5 Interesting Facts About Origami

Origami has a rich history and is deeply rooted in the cultural traditions of Japan.

The Japanese art of paper-folding has been around for more than 2000 years. Although the Japanese were not the first ones to experiment with origami, they were certainly the ones to popularise it across the globe. Origami has a rich history and is deeply rooted in the cultural traditions of Japan. Here are five lesser known facts about the Japanese art of paper-folding.

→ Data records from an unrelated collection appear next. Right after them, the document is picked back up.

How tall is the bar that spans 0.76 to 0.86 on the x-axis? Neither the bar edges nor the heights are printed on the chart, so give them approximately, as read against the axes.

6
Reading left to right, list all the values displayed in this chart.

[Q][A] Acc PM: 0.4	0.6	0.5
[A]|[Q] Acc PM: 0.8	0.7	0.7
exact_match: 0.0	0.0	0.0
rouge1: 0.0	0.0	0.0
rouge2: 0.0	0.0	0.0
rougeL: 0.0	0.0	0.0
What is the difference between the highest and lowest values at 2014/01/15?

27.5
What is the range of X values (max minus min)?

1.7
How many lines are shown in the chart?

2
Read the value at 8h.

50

Origami Was Not the Original Name

For nearly 1500 years from the time Origami made it into the Japanese culture, it was known by a different name –“Orikata”. The Japanese word, “Orikata” translates into “Folded Paper”. It was not before 1880 that the name “Orikata” was changed into “Origami”. The reason for such a change was that writing “Origami” in Japanese is a lot easier than writing “Orikata” making it easier for the children.

Used in Japanese Weddings

Origami is a very important part of the Japanese wedding customs where a thousand origami cranes are presented as a part of the wedding ritual. Essentially, there are two different ways of performing this ritual. In one of the traditions, called Sembazuru, the engaged couple folds the paper cranes themselves. According to the second tradition, the bride’s father gifts her a thousand paper cranes with the belief of granting her a special wish.

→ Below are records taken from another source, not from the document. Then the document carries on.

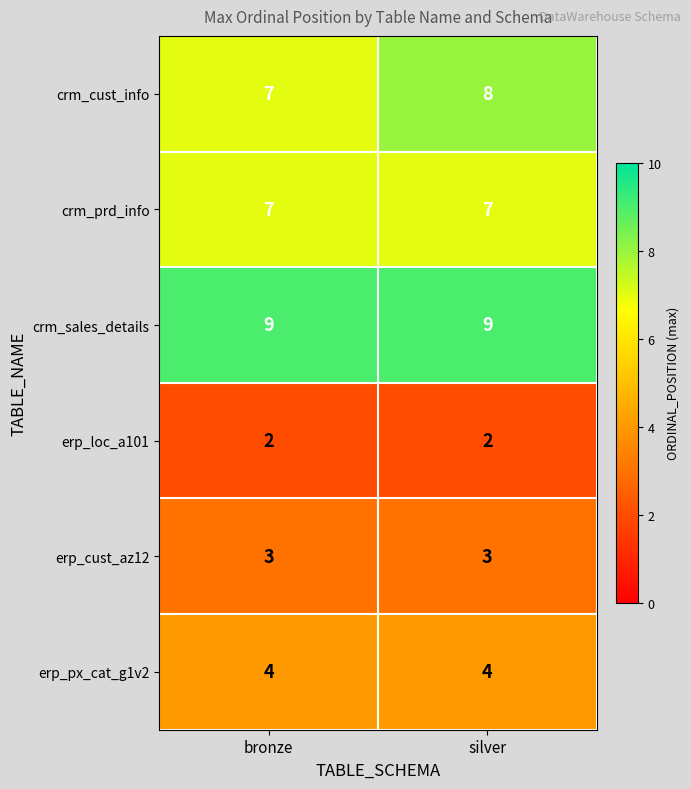

True or false: erp_cust_az12 has a value of 5 at bronze.

False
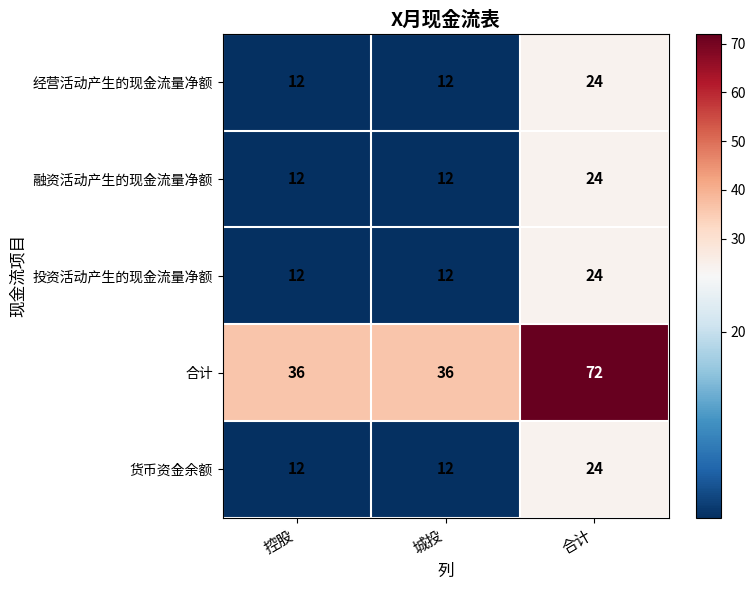

Is it true that 投资活动产生的现金流量净额 equals 21 at 城投?

False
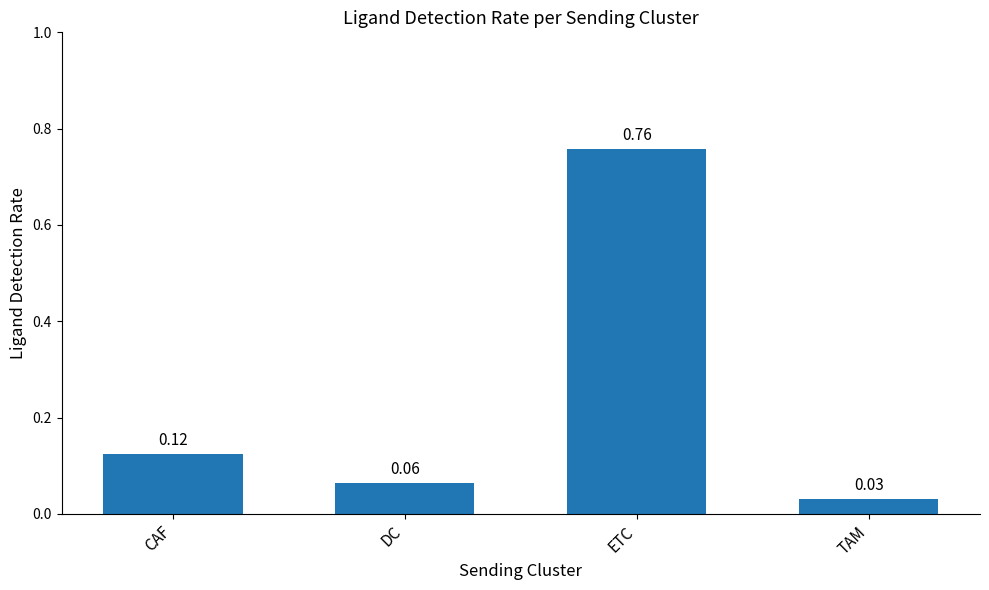

The chart shows a value of 0.0 at DC. True or false?

False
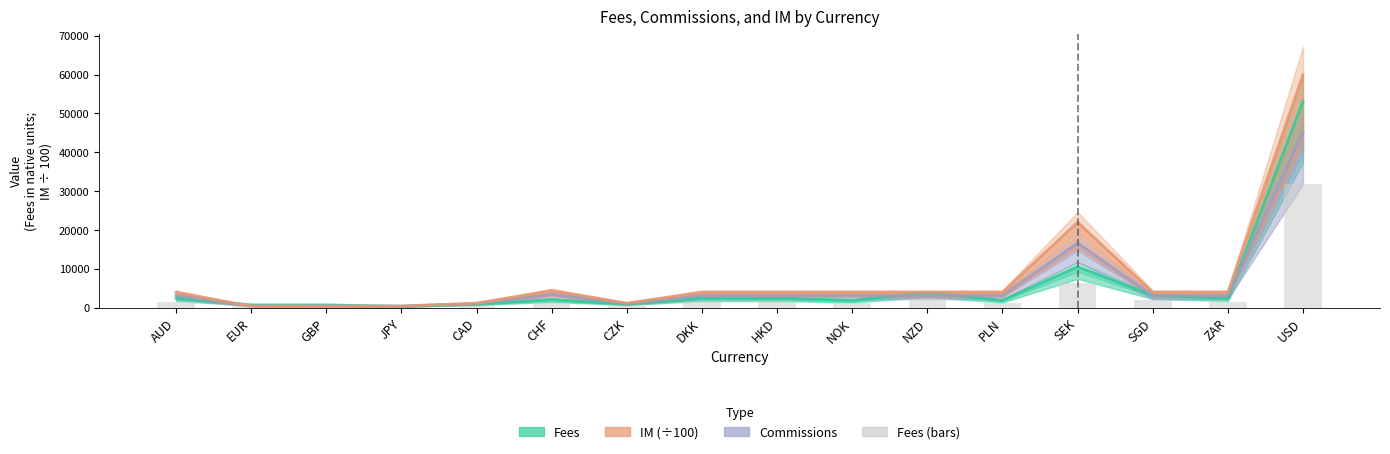

Which has a higher value, CHF or EUR?

CHF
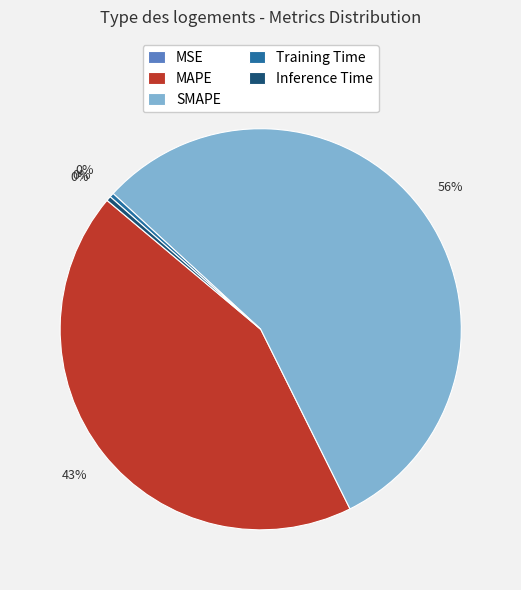

To the nearest percent, what is the average slice percentage?

20%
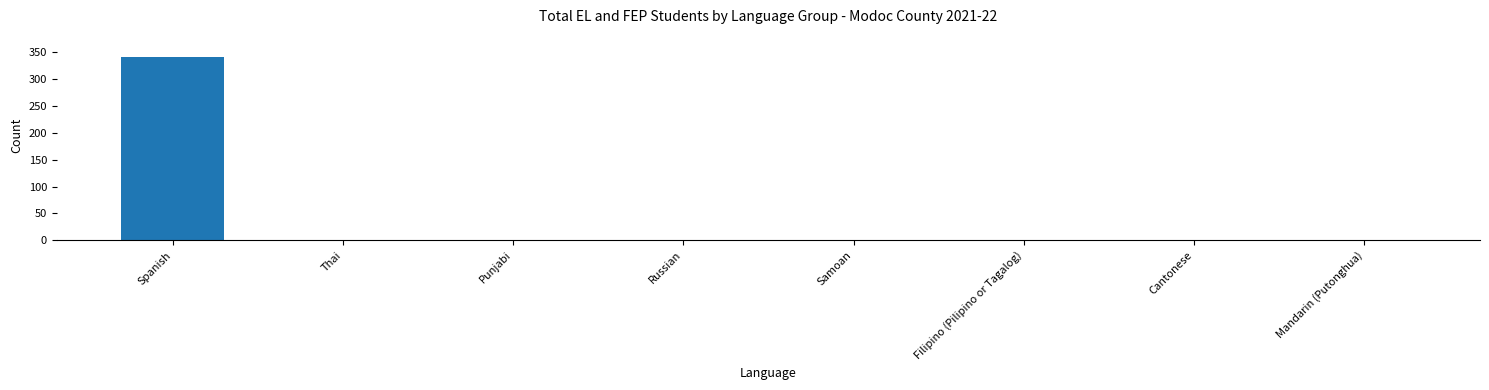

What is the sum of all values?

348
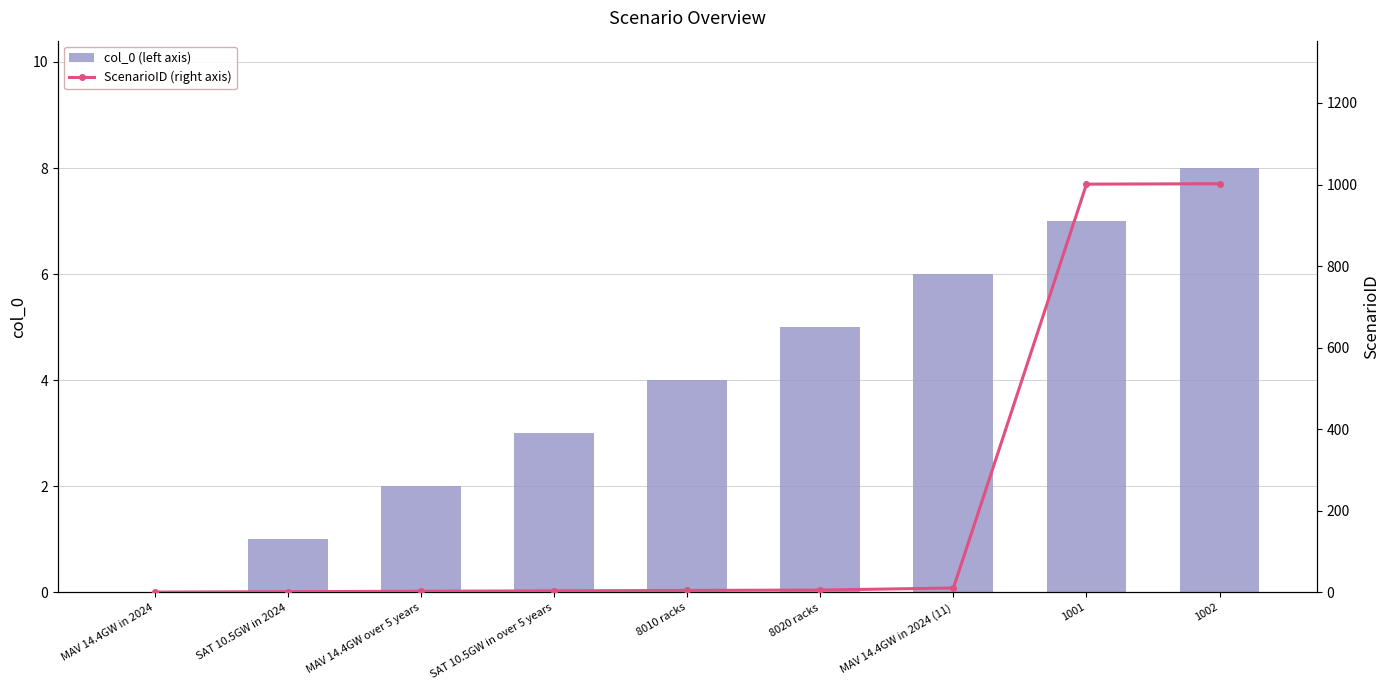

What is the label of the 4th bar from the left?

SAT 10.5GW in over 5 years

Reserved Just for the Elite

Back in the ancient times when paper was first invented, it used to be a luxury. This meant only the rich could afford paper thus making the art of paper-folding exclusively for the elite society. However, the Buddhist monks were known to practice origami for religious customs. Origami became an open practice to the general public of Japan years later.

Gifts for Samurais

Samurais used the art of origami to prepare presents for each other as a token of good luck against future dangers. Known as “Noshi Awabi” or simply “Noshi”, this tradition involved a kind of ceremonial origami where multiple paper pieces were folded into complex shapes and gifted with a shred of dried meat or fish signifying good wishes.

The First Book on Origami

The first book written on Origami is ‘Sembazuru Orikata’ by Akisato Rito and was published in 1797. The book laid down the timeless art of folding paper into a thousand cranes for wedding traditions. It narrates the legendary story of the special wish granted by folding a thousand paper cranes.